§ **EXERCISE**:
Only the line containing "For every layout" and the lines after it, through the end of the entries, should be output exactly.

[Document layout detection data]
********

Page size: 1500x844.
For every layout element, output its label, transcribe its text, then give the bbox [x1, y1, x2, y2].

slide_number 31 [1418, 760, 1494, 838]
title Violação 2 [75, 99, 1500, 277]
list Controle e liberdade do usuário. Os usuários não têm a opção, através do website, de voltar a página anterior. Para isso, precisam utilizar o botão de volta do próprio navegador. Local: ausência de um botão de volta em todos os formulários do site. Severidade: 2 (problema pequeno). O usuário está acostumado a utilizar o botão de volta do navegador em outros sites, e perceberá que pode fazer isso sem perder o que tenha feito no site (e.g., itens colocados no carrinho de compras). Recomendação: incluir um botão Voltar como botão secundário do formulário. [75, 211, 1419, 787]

********

§ **TASK RESPONSE**:
For every layout element, output its label, transcribe its text, then give the bbox [x1, y1, x2, y2].

slide_number 31 [1418, 760, 1494, 838]
title Violação 2 [75, 99, 1500, 277]
list Controle e liberdade do usuário. Os usuários não têm a opção, através do website, de voltar a página anterior. Para isso, precisam utilizar o botão de volta do próprio navegador. Local: ausência de um botão de volta em todos os formulários do site. Severidade: 2 (problema pequeno). O usuário está acostumado a utilizar o botão de volta do navegador em outros sites, e perceberá que pode fazer isso sem perder o que tenha feito no site (e.g., itens colocados no carrinho de compras). Recomendação: incluir um botão Voltar como botão secundário do formulário. [75, 211, 1419, 787]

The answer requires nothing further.